ただ責任を取ると言う彼の言い分に従ったにしては、あまりにも甘美な時間ではないのか。
あの瞬間、もし毒がなければ?
あるがままの今の俺は?
そうだ。俺は女性が好きだ。男に触れられて嫌悪がないのは、相手がアゼルだからだろう?
毒に犯されていない健全な脳を持って、俺の心は、俺は、……アゼルに触れたい。キスだって嫌じゃない、嬉しい。
その先の……セックスも、想像してみて、たぶん……できる。いや、したい。愛されたい。触れ合いたいから、そうしたい。
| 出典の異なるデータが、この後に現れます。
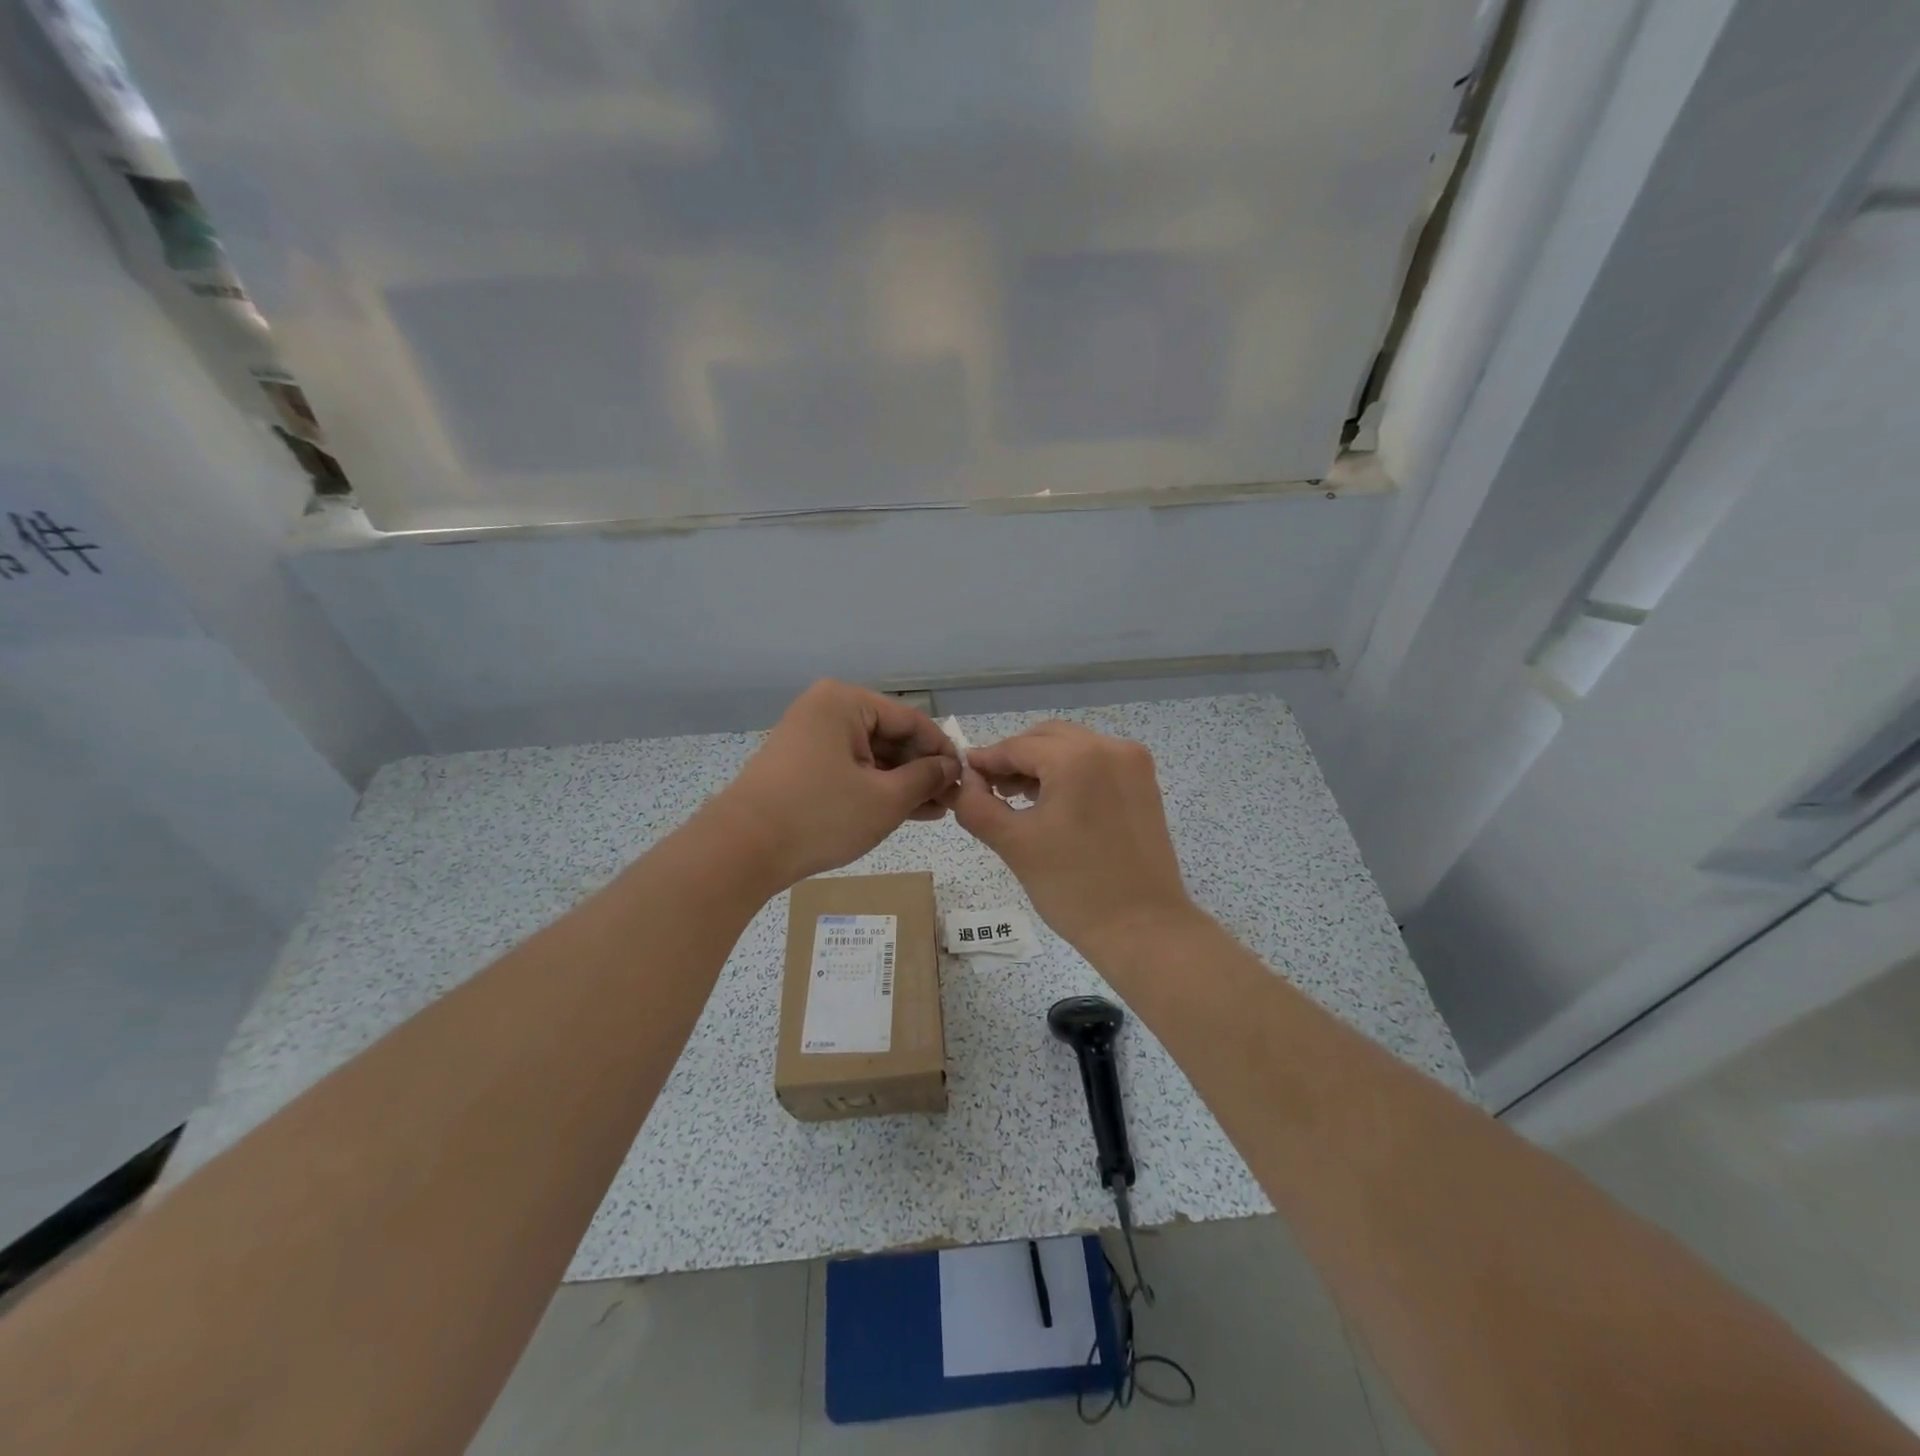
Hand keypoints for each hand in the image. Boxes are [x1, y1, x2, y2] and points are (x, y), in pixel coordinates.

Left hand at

ユリスの言葉を深く飲み込んで考えるほど、アゼルと共有していた時間が悲痛に軋んでいた胸をトクン、と高鳴らせる。
どうしよう。
俺は、アゼルに、欲情できる。
「……っは……」
カァァァ……! と自分の頬が赤くなっていくのがわかった。
人間が魔王に懸想するなんて身の程知らずだと論じているユリスは、俺の変化に気づいていない
性的な触れ合いを許容したり、離れることが寂しくてたまらなくなったりなんて、ただの友人に思うだろうか。
これまでは思ったことがない。
過去の友人と比べてみたって、愛はあっても肌を重ねたいだなんて思えもしない。そういうことは……恋人とすることだ。
では仮に、アゼルが恋人を作ってそういうことをする。俺をかわいいと言った口で、他の誰かをかわいがる。
肌に触れて、キスをして。……恋人同士なら、当たり前のことだ。
俺にしたように、その誰かにするのか。
あんな、身体中がとろけて存在全て飲み込まれそうな気持ちを、その誰かにお前は味わわせるのか。
「っ……いや、だ……」
想像しただけで、答えは泣き出しそうな声をあげて口腔から漏れ出た。
切なく、寂しく、行かないでと胸を締めつけるこの理由は。
あぁ──俺は魔王に、恋している。
俺は甘い名前を貰って……望んでアゼルのそばに、いたいのだ。